Sun Belt leaders, while acknowledging the problem, scoff at the idea of companies choosing the Midwest instead. They say they're already working on solutions. Texas voters in 2011 authorized a $6 billion bond issue for water infrastructure, including building more than two dozen reservoirs in coming decades.

Besides just warm weather, "We provide economic opportunity," said Tom Hayden, mayor of the Flower Mound, Texas, a Dallas suburb of 70,000 where the population has tripled in the past two decades. "We help businesses grow instead of seeing how much we can squeeze them with taxes."

Water availability is just one factor that influences where businesses locate, said Jason Morrison of the Pacific Institute, author of a report on likely economic fallout from a drier climate. Still, he acknowledged, the outlook is disconcerting.

"It's pretty certain that water-related risk for business will increase over the long haul in more places," he said.

Al Henes, who runs a brewery and pub in Flagstaff, Ariz., has waterless urinals and reuses water in his beer-making operation, but worries about the future as housing developments and golf courses keep springing up. Even so, he said, he's not ready to forsake his beloved canyon country's stunning scenery and outdoorsy lifestyle.

"You guys get a little colder up there," Henes said dryly. Recalling childhood winter visits with his grandmother in Michigan, he added: "Some of my words would just freeze in my mouth and fall on the ground and shatter."

Milwaukee reflects the grandeur of the lake region's past as well as its decline and the quest to rebuild. A downtown statue of "The Fonz" evokes wistful memories of "Happy Days" prosperity, when more than half of the adult workforce had factory jobs with manufacturers like Allis-Chalmers, now defunct. Some warehouses and storefronts still sit empty, and the remnants of beer giants Schlitz, Pabst and Blatz have been turned to other uses.

Though brewing is a shadow of its former self here, local leaders are newly mindful that the industry, which used huge volumes of water, attracted other businesses that still remain vibrant. Worldwide, water technology-- pumps, valves and more-- generates $500 billion a year and is growing rapidly, said John Austin, director of the Brookings Institution's Great Lakes Economic Initiative.

The Milwaukee-based Water Council, a research and networking organization, now has more than 100 members, including the brewer MillerCoors. The technology center is expected to host a half-dozen startups at a time, with frequent turnover as companies grow and move to bigger locations.

John Gurda, a local historian, said it's about time Milwaukee gave up chasing the same high tech medicine and computer software companies sought by every other city.

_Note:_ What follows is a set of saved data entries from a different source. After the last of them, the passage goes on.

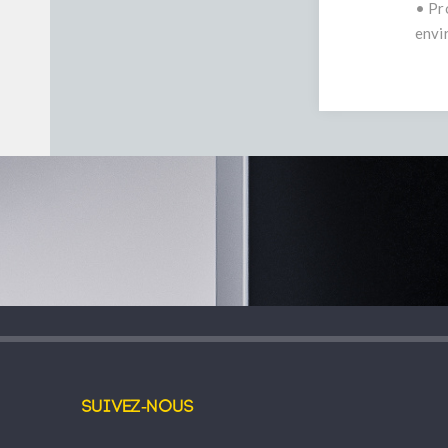
• Pr
envi
Suivez-nous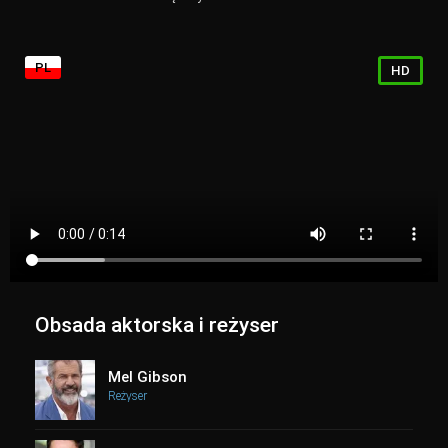
PL
HD
Obsada aktorska i reżyser
Mel Gibson
Reżyser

"The strength of this (water-oriented) strategy is that it's playing to Milwaukee's natural and historical strengths."

But Austin, the Brookings analyst, said economic revival also depends on doing more to make the region's 10,000 miles of Great Lakes shoreline and many rivers and inland lakes a draw for tourists and for service companies that want a beautiful setting.

During the first half of the 20th century, the steel plants, paper mills and auto factories that employed millions along the lakes also left behind blight. The Lake Michigan city of Gary, Ind., is riddled with the hulks of abandoned buildings and the Grand Calumet River bottom is caked with a 20-foot-deep layer of gunk including toxic PCBs.

An Obama administration initiative has pumped more than $1 billion into Great Lakes environmental cleanup, and a regional partnership has raised hundreds of millions to beautify Gary's industrial waterfront.

"People will pay more for an office with a water view," Austin said. "But not if it's a cesspool."